• Requirement: In the lines from the one containing "Котеджі та будинки" through the end, change "nearest percent" to "nearest whole percent" and keep everything else the same. Give back only those lines, without the pictures.

————

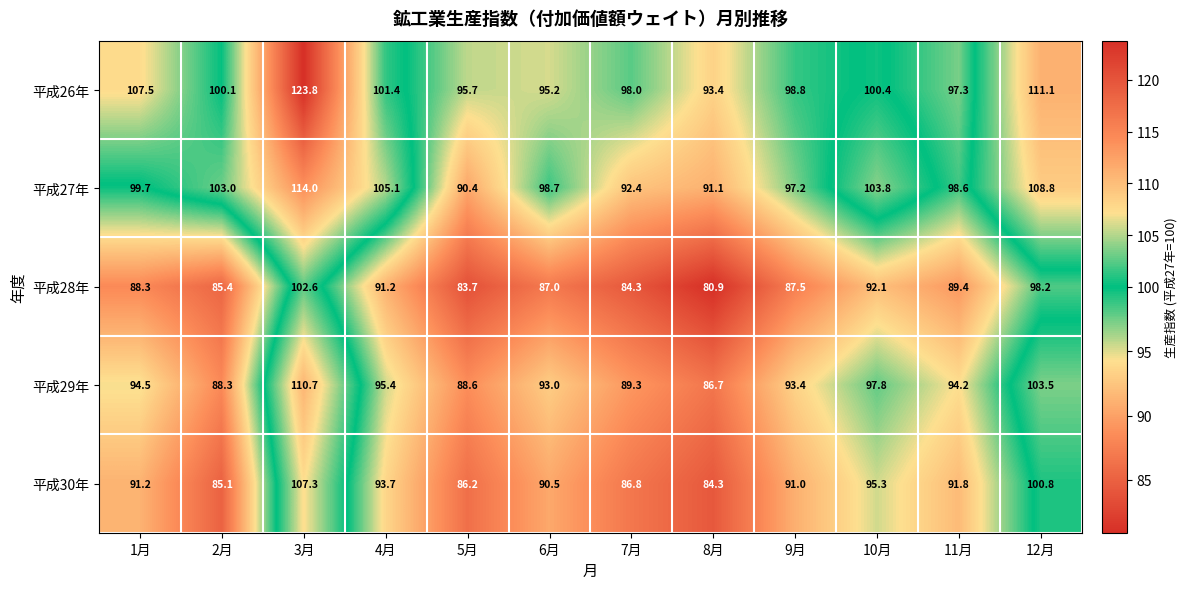

Read the 平成28年 value at 10月.

92.1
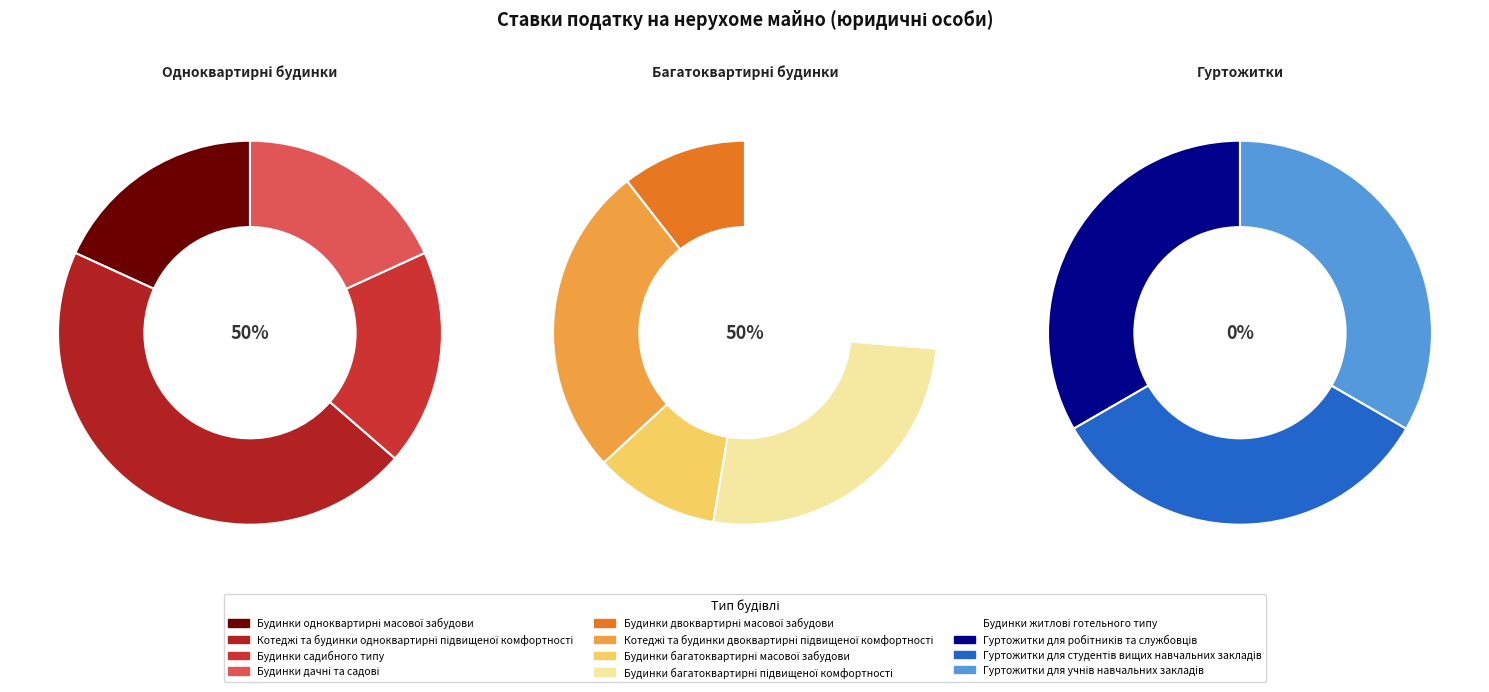

What is the largest slice in the pie chart?

Котеджі та будинки одноквартирні підвищеної комфортності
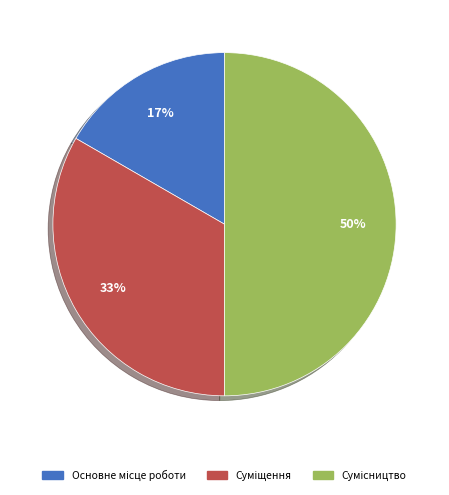

To the nearest percent, what is the difference between the largest and smallest slice percentages?

33%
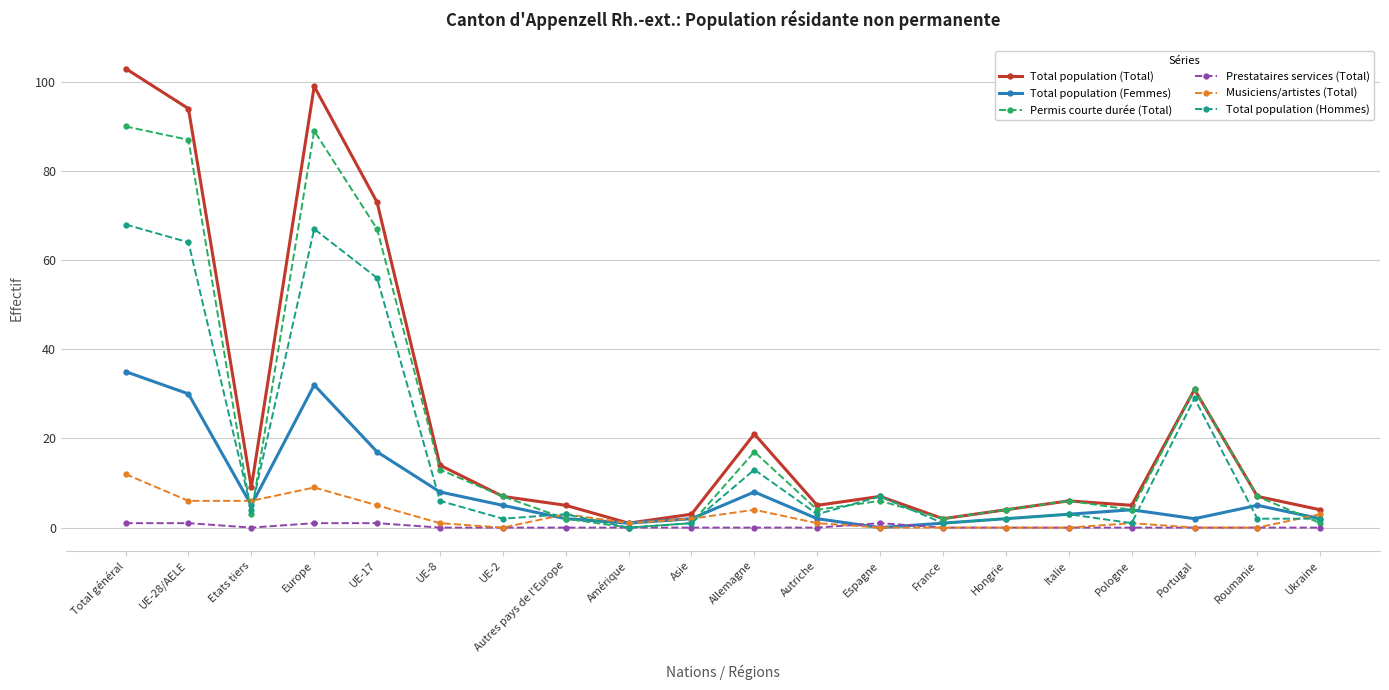

Is the value of Permis courte durée (Total) at Hongrie greater than the value of Total population (Hommes) at Portugal?

No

————

• Expected output:
Котеджі та будинки одноквартирні підвищеної комфортності

To the nearest whole percent, what is the difference between the largest and smallest slice percentages?

33%

Is the value of Permis courte durée (Total) at Hongrie greater than the value of Total population (Hommes) at Portugal?

No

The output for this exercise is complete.